Bio-inspired Printed Monopole Antenna Applied to Partial Discharge Detection
Josiel do Nascimento Cruz,
Alexandre Jean René Serres,
Adriano Costa de Oliveira,
George Victor Rocha Xavier,
Camila Caroline Rodrigues de Albuquerque,
Edson Guedes da Costa,
Raimundo Carlos Silverio Freire
Affiliations
Josiel do Nascimento Cruz
Post-Graduate Program of Electrical Engineering (PPgEE), Federal University of Campina Grande (UFCG), Aprigio Veloso 882, Campina Grande 58429-900, Brazil
Alexandre Jean René Serres
Department of Electrical Engineering (DEE), Federal University of Campina Grande (UFCG), Aprigio Veloso 882, Campina Grande 58429-900, Brazil
Adriano Costa de Oliveira
Post-Graduate Program of Electrical Engineering (PPgEE), Federal University of Campina Grande (UFCG), Aprigio Veloso 882, Campina Grande 58429-900, Brazil
George Victor Rocha Xavier
Post-Graduate Program of Electrical Engineering (PPgEE), Federal University of Campina Grande (UFCG), Aprigio Veloso 882, Campina Grande 58429-900, Brazil
Camila Caroline Rodrigues de Albuquerque
Post-Graduate Program of Electrical Engineering (PPgEE), Federal University of Campina Grande (UFCG), Aprigio Veloso 882, Campina Grande 58429-900, Brazil
Edson Guedes da Costa
Department of Electrical Engineering (DEE), Federal University of Campina Grande (UFCG), Aprigio Veloso 882, Campina Grande 58429-900, Brazil
Raimundo Carlos Silverio Freire
Department of Electrical Engineering (DEE), Federal University of Campina Grande (UFCG), Aprigio Veloso 882, Campina Grande 58429-900, Brazil
A new, bio-inspired printed monopole antenna (PMA) model is applied to monitor partial discharge (PD) activity in high voltage insulating systems. An optimized sensor was obtained by designing a PMA in accordance with the characteristics of the electromagnetic signal produced by PD. An ultra-wideband (UWB) antenna was obtained by applying the truncated ground plane technique.
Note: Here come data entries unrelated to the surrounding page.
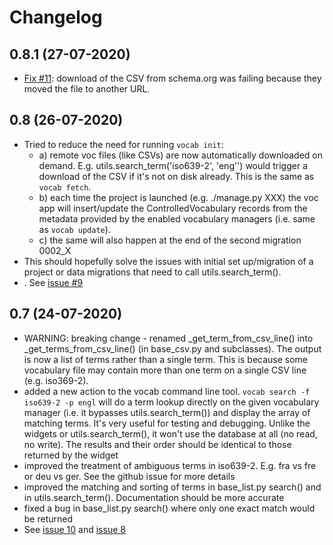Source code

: # Changelog

## 0.8.1 (27-07-2020)

* [Fix #11](https://github.com/kingsdigitallab/django-controlled-vocabulary/issues/11): 
download of the CSV from schema.org was failing because they moved the file to
another URL.

## 0.8 (26-07-2020)

* Tried to reduce the need for running `vocab init`:
    * a) remote voc files (like CSVs) are now automatically downloaded on demand.
    E.g. utils.search_term('iso639-2', 'eng'') would trigger a download of 
    the CSV if it's not on disk already. This is the same as `vocab fetch`.
    * b) each time the project is launched (e.g. ./manage.py XXX) the voc app
    will insert/update the ControlledVocabulary records from the metadata 
    provided by the enabled vocabulary managers (i.e. same as `vocab update`).
    * c) the same will also happen at the end of the second migration 0002_X
* This should hopefully solve the issues with initial set up/migration of a project
or data migrations that need to call utils.search_term().   
* . See [issue #9](https://github.com/kingsdigitallab/django-controlled-vocabulary/issues/9)

## 0.7 (24-07-2020)

* WARNING: breaking change - renamed _get_term_from_csv_line() into 
_get_terms_from_csv_line() (in base_csv.py and subclasses). The output
is now a list of terms rather than a single term. This is because some
vocabulary file may contain more than one term on a single CSV line (e.g. iso369-2).
* added a new action to the vocab command line tool. `vocab search -f iso639-2 -p engl` 
will do a term lookup directly on the given vocabulary manager (i.e. it bypasses
utils.search_term()) and display the array of matching terms. It's very useful
for testing and debugging. Unlike the widgets or utils.search_term(), it won't
use the database at all (no read, no write). The results and their order should 
be identical to those returned by the widget
* improved the treatment of ambiguous terms in iso639-2. E.g. fra vs fre 
or deu vs ger. See the github issue for more details
* improved the matching and sorting of terms in base_list.py search() and
in utils.search_term(). Documentation should be more accurate
* fixed a bug in base_list.py search() where only one exact match would be 
returned
* See [issue 10](https://github.com/kingsdigitallab/django-controlled-vocabulary/issues/10)
and
[issue 8](https://github.com/kingsdigitallab/django-controlled-vocabulary/issues/8)
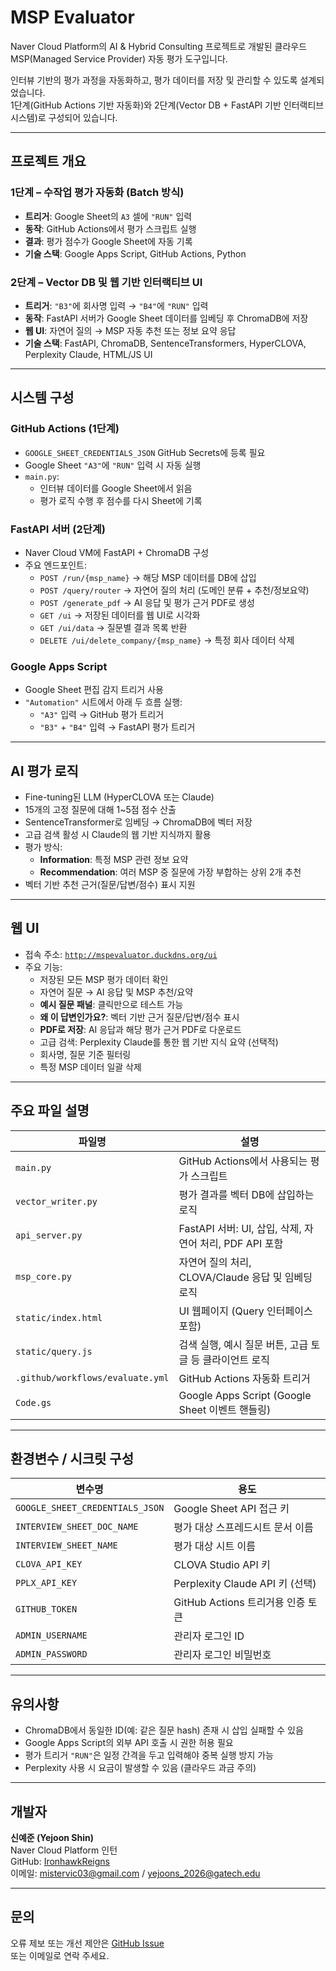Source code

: # MSP Evaluator

Naver Cloud Platform의 AI & Hybrid Consulting 프로젝트로 개발된 클라우드 MSP(Managed Service Provider) 자동 평가 도구입니다.

인터뷰 기반의 평가 과정을 자동화하고, 평가 데이터를 저장 및 관리할 수 있도록 설계되었습니다.  
1단계(GitHub Actions 기반 자동화)와 2단계(Vector DB + FastAPI 기반 인터랙티브 시스템)로 구성되어 있습니다.

---

## 프로젝트 개요

### 1단계 – 수작업 평가 자동화 (Batch 방식)

- **트리거**: Google Sheet의 `A3` 셀에 `"RUN"` 입력
- **동작**: GitHub Actions에서 평가 스크립트 실행
- **결과**: 평가 점수가 Google Sheet에 자동 기록
- **기술 스택**: Google Apps Script, GitHub Actions, Python

### 2단계 – Vector DB 및 웹 기반 인터랙티브 UI

- **트리거**: `"B3"`에 회사명 입력 → `"B4"`에 `"RUN"` 입력
- **동작**: FastAPI 서버가 Google Sheet 데이터를 임베딩 후 ChromaDB에 저장
- **웹 UI**: 자연어 질의 → MSP 자동 추천 또는 정보 요약 응답
- **기술 스택**: FastAPI, ChromaDB, SentenceTransformers, HyperCLOVA, Perplexity Claude, HTML/JS UI

---

## 시스템 구성

### GitHub Actions (1단계)

- `GOOGLE_SHEET_CREDENTIALS_JSON` GitHub Secrets에 등록 필요
- Google Sheet `"A3"`에 `"RUN"` 입력 시 자동 실행
- `main.py`:
  - 인터뷰 데이터를 Google Sheet에서 읽음
  - 평가 로직 수행 후 점수를 다시 Sheet에 기록

### FastAPI 서버 (2단계)

- Naver Cloud VM에 FastAPI + ChromaDB 구성
- 주요 엔드포인트:
  - `POST /run/{msp_name}` → 해당 MSP 데이터를 DB에 삽입
  - `POST /query/router` → 자연어 질의 처리 (도메인 분류 + 추천/정보요약)
  - `POST /generate_pdf` → AI 응답 및 평가 근거 PDF로 생성
  - `GET /ui` → 저장된 데이터를 웹 UI로 시각화
  - `GET /ui/data` → 질문별 결과 목록 반환
  - `DELETE /ui/delete_company/{msp_name}` → 특정 회사 데이터 삭제

### Google Apps Script

- Google Sheet 편집 감지 트리거 사용
- `"Automation"` 시트에서 아래 두 흐름 실행:
  - `"A3"` 입력 → GitHub 평가 트리거
  - `"B3"` + `"B4"` 입력 → FastAPI 평가 트리거

---

## AI 평가 로직

- Fine-tuning된 LLM (HyperCLOVA 또는 Claude)
- 15개의 고정 질문에 대해 1~5점 점수 산출
- SentenceTransformer로 임베딩 → ChromaDB에 벡터 저장
- 고급 검색 활성 시 Claude의 웹 기반 지식까지 활용
- 평가 방식:
  - **Information**: 특정 MSP 관련 정보 요약
  - **Recommendation**: 여러 MSP 중 질문에 가장 부합하는 상위 2개 추천
- 벡터 기반 추천 근거(질문/답변/점수) 표시 지원

---

## 웹 UI

- 접속 주소: [`http://mspevaluator.duckdns.org/ui`](http://mspevaluator.duckdns.org/ui)
- 주요 기능:
  - 저장된 모든 MSP 평가 데이터 확인
  - 자연어 질문 → AI 응답 및 MSP 추천/요약
  - **예시 질문 패널**: 클릭만으로 테스트 가능
  - **왜 이 답변인가요?**: 벡터 기반 근거 질문/답변/점수 표시
  - **PDF로 저장**: AI 응답과 해당 평가 근거 PDF로 다운로드
  - 고급 검색: Perplexity Claude를 통한 웹 기반 지식 요약 (선택적)
  - 회사명, 질문 기준 필터링
  - 특정 MSP 데이터 일괄 삭제

---

## 주요 파일 설명

| 파일명               | 설명                                                      |
|----------------------|-----------------------------------------------------------|
| `main.py`            | GitHub Actions에서 사용되는 평가 스크립트                 |
| `vector_writer.py`   | 평가 결과를 벡터 DB에 삽입하는 로직                       |
| `api_server.py`      | FastAPI 서버: UI, 삽입, 삭제, 자연어 처리, PDF API 포함   |
| `msp_core.py`        | 자연어 질의 처리, CLOVA/Claude 응답 및 임베딩 로직        |
| `static/index.html`  | UI 웹페이지 (Query 인터페이스 포함)                       |
| `static/query.js`    | 검색 실행, 예시 질문 버튼, 고급 토글 등 클라이언트 로직   |
| `.github/workflows/evaluate.yml` | GitHub Actions 자동화 트리거                     |
| `Code.gs`            | Google Apps Script (Google Sheet 이벤트 핸들링)            |

---

## 환경변수 / 시크릿 구성

| 변수명                     | 용도                                      |
|----------------------------|-------------------------------------------|
| `GOOGLE_SHEET_CREDENTIALS_JSON` | Google Sheet API 접근 키            |
| `INTERVIEW_SHEET_DOC_NAME` | 평가 대상 스프레드시트 문서 이름         |
| `INTERVIEW_SHEET_NAME`     | 평가 대상 시트 이름                      |
| `CLOVA_API_KEY`            | CLOVA Studio API 키                        |
| `PPLX_API_KEY`             | Perplexity Claude API 키 (선택)           |
| `GITHUB_TOKEN`             | GitHub Actions 트리거용 인증 토큰         |
| `ADMIN_USERNAME`           | 관리자 로그인 ID                          |
| `ADMIN_PASSWORD`           | 관리자 로그인 비밀번호                    |

---

## 유의사항

- ChromaDB에서 동일한 ID(예: 같은 질문 hash) 존재 시 삽입 실패할 수 있음
- Google Apps Script의 외부 API 호출 시 권한 허용 필요
- 평가 트리거 `"RUN"`은 일정 간격을 두고 입력해야 중복 실행 방지 가능
- Perplexity 사용 시 요금이 발생할 수 있음 (클라우드 과금 주의)

---

## 개발자

**신예준 (Yejoon Shin)**  
Naver Cloud Platform 인턴  
GitHub: [IronhawkReigns](https://github.com/IronhawkReigns)  
이메일: mistervic03@gmail.com / yejoons_2026@gatech.edu

---

## 문의

오류 제보 또는 개선 제안은 [GitHub Issue](https://github.com/IronhawkReigns/msp-evaluator/issues)  
또는 이메일로 연락 주세요.
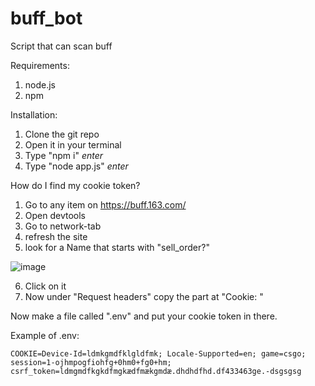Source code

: # buff_bot
Script that can scan buff

Requirements:

1. node.js
2. npm

Installation:

1. Clone the git repo
2. Open it in your terminal
3. Type "npm i" *enter*
4. Type "node app.js" *enter*

How do I find my cookie token?

1. Go to any item on https://buff.163.com/
2. Open devtools
3. Go to network-tab
4. refresh the site
5. look for a Name that starts with "sell_order?"

![image](https://user-images.githubusercontent.com/77441913/229374382-0d1c255a-86e1-4988-90b3-1088572a792e.png)

6. Click on it
7. Now under "Request headers" copy the part at "Cookie: "

Now make a file called ".env" and put your cookie token in there.

Example of .env:

`COOKIE=Device-Id=ldmkgmdfklgldfmk; Locale-Supported=en; game=csgo; session=1-ojhmpogfiohfg+0hm0+fg0+hm; csrf_token=ldmgmdfkgkdfmgkædfmækgmdæ.dhdhdfhd.df433463ge.-dsgsgsg`
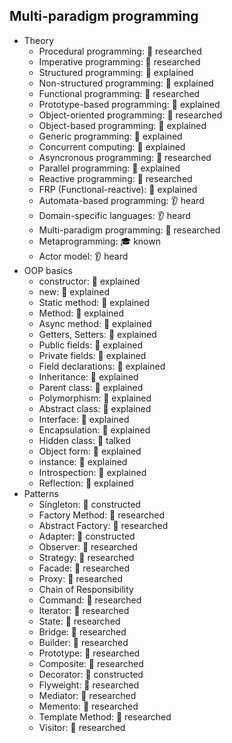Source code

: ## Multi-paradigm programming

- Theory
  - Procedural programming: 🔬 researched
  - Imperative programming: 🔬 researched
  - Structured programming: 🙋 explained
  - Non-structured programming: 🙋 explained
  - Functional programming: 🔬 researched
  - Prototype-based programming: 🙋 explained
  - Object-oriented programming: 🔬 researched
  - Object-based programming: 🙋 explained
  - Generic programming: 🙋 explained
  - Concurrent computing: 🙋 explained
  - Asyncronous programming: 🔬 researched
  - Parallel programming: 🙋 explained
  - Reactive programming: 🔬 researched
  - FRP (Functional-reactive): 🙋 explained
  - Automata-based programming: 👂 heard
  - Domain-specific languages: 👂 heard
  - Multi-paradigm programming: 🔬 researched
  - Metaprogramming: 🎓 known
  - Actor model: 👂 heard
- OOP basics
  - constructor: 🙋 explained
  - new: 🙋 explained
  - Static method: 🙋 explained
  - Method: 🙋 explained
  - Async method: 🙋 explained
  - Getters, Setters: 🙋 explained
  - Public fields: 🙋 explained
  - Private fields: 🙋 explained
  - Field declarations: 🙋 explained
  - Inheritance: 🙋 explained
  - Parent class: 🙋 explained
  - Polymorphism: 🙋 explained
  - Abstract class: 🙋 explained
  - Interface: 🙋 explained
  - Encapsulation: 🙋 explained
  - Hidden class: 📢 talked
  - Object form: 🙋 explained
  - instance: 🙋 explained
  - Introspection: 🙋 explained
  - Reflection: 🙋 explained
- Patterns
  - Singleton: 🚀 constructed
  - Factory Method: 🔬 researched
  - Abstract Factory: 🔬 researched
  - Adapter: 🚀 constructed
  - Observer: 🔬 researched
  - Strategy: 🔬 researched
  - Facade: 🔬 researched
  - Proxy: 🔬 researched
  - Chain of Responsibility
  - Command: 🔬 researched
  - Iterator: 🔬 researched
  - State: 🔬 researched
  - Bridge: 🔬 researched
  - Builder: 🔬 researched
  - Prototype: 🔬 researched
  - Composite: 🔬 researched
  - Decorator: 🚀 constructed
  - Flyweight: 🔬 researched
  - Mediator: 🔬 researched
  - Memento: 🔬 researched
  - Template Method: 🔬 researched
  - Visitor: 🔬 researched

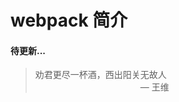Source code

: # webpack 简介

#### 待更新...

> 劝君更尽一杯酒，西出阳关无故人  
> &emsp;&emsp;&emsp;&emsp;&emsp;&emsp;&emsp;&emsp;&emsp;&emsp;&emsp;&emsp;— 王维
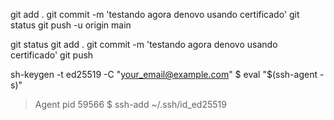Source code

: git add .
git commit -m 'testando agora denovo usando certificado'
git status
git push -u origin main

git status
git add .
git commit -m 'testando agora denovo usando certificado'
git push


sh-keygen -t ed25519 -C "your_email@example.com"
$ eval "$(ssh-agent -s)"
> Agent pid 59566
$ ssh-add ~/.ssh/id_ed25519
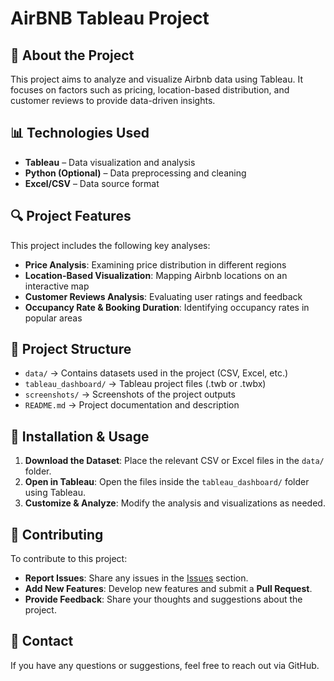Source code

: # AirBNB Tableau Project

## 📌 About the Project
This project aims to analyze and visualize Airbnb data using Tableau. It focuses on factors such as pricing, location-based distribution, and customer reviews to provide data-driven insights.

## 📊 Technologies Used
- **Tableau** – Data visualization and analysis
- **Python (Optional)** – Data preprocessing and cleaning
- **Excel/CSV** – Data source format

## 🔍 Project Features
This project includes the following key analyses:
- **Price Analysis**: Examining price distribution in different regions
- **Location-Based Visualization**: Mapping Airbnb locations on an interactive map
- **Customer Reviews Analysis**: Evaluating user ratings and feedback
- **Occupancy Rate & Booking Duration**: Identifying occupancy rates in popular areas

## 📂 Project Structure
- `data/` → Contains datasets used in the project (CSV, Excel, etc.)
- `tableau_dashboard/` → Tableau project files (.twb or .twbx)
- `screenshots/` → Screenshots of the project outputs
- `README.md` → Project documentation and description

## 🚀 Installation & Usage
1. **Download the Dataset**: Place the relevant CSV or Excel files in the `data/` folder.
2. **Open in Tableau**: Open the files inside the `tableau_dashboard/` folder using Tableau.
3. **Customize & Analyze**: Modify the analysis and visualizations as needed.

## 📝 Contributing
To contribute to this project:
- **Report Issues**: Share any issues in the [Issues](https://github.com/Utkuersy/AirBNB_tableau_project/issues) section.
- **Add New Features**: Develop new features and submit a **Pull Request**.
- **Provide Feedback**: Share your thoughts and suggestions about the project.

## 📧 Contact
If you have any questions or suggestions, feel free to reach out via GitHub.

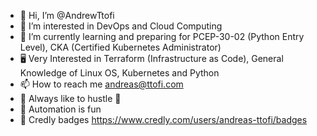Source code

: - 👋 Hi, I’m @AndrewTtofi
- 👀 I’m interested in DevOps and Cloud Computing  
- 📡 I’m currently learning and preparing for PCEP-30-02 (Python Entry Level), CKA (Certified Kubernetes Administrator)
- 🖥️ Very Interested in Terraform (Infrastructure as Code), General Knowledge of Linux OS, Kubernetes and Python
- 📫 How to reach me andreas@ttofi.com
- 🦾 Always like to hustle 🦾
- 🤖 Automation is fun 
- 📜 Credly badges https://www.credly.com/users/andreas-ttofi/badges

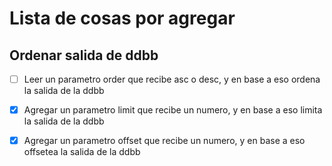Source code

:# Lista de cosas por agregar

## Ordenar salida de ddbb

- [ ] Leer un parametro order que recibe asc o desc, y en base a eso ordena la salida de la ddbb
- [x] Agregar un parametro limit que recibe un numero, y en base a eso limita la salida de la ddbb
- [x] Agregar un parametro offset que recibe un numero, y en base a eso offsetea la salida de la ddbb

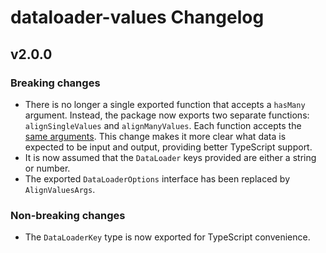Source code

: # dataloader-values Changelog

## v2.0.0

### Breaking changes

- There is no longer a single exported function that accepts a `hasMany` argument. Instead, the package now exports two separate functions: `alignSingleValues` and `alignManyValues`. Each function accepts the [same arguments](https://github.com/evancorl/dataloader-values/tree/v2#api). This change makes it more clear what data is expected to be input and output, providing better TypeScript support.
- It is now assumed that the `DataLoader` keys provided are either a string or number.
- The exported `DataLoaderOptions` interface has been replaced by `AlignValuesArgs`.

### Non-breaking changes

- The `DataLoaderKey` type is now exported for TypeScript convenience.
The patch geometry was bio-inspired by that of the Inga Marginata leaf, resulting in a significant reduction in size. To verify the operating frequency and gain of the PMA, measurements were carried out in an anechoic chamber. The results show that the antenna operating bandwidth covers most of the frequency range of PD occurrence. Moreover, the antenna presented a good sensitivity (mean gain of 3.63 dBi). The antenna performance was evaluated through comparative results with the standard IEC 60270 method. For this purpose, simultaneous tests were carried out in a PD generator arrangement, composed by an oil cell with point-to-plane electrode configurations. The developed PMA can be classified as an optimized sensor for PD detection and suitable for substation application, since it is able to measure PD radiated signals with half the voltage levels obtained from the IEC method and is immune to corona discharges.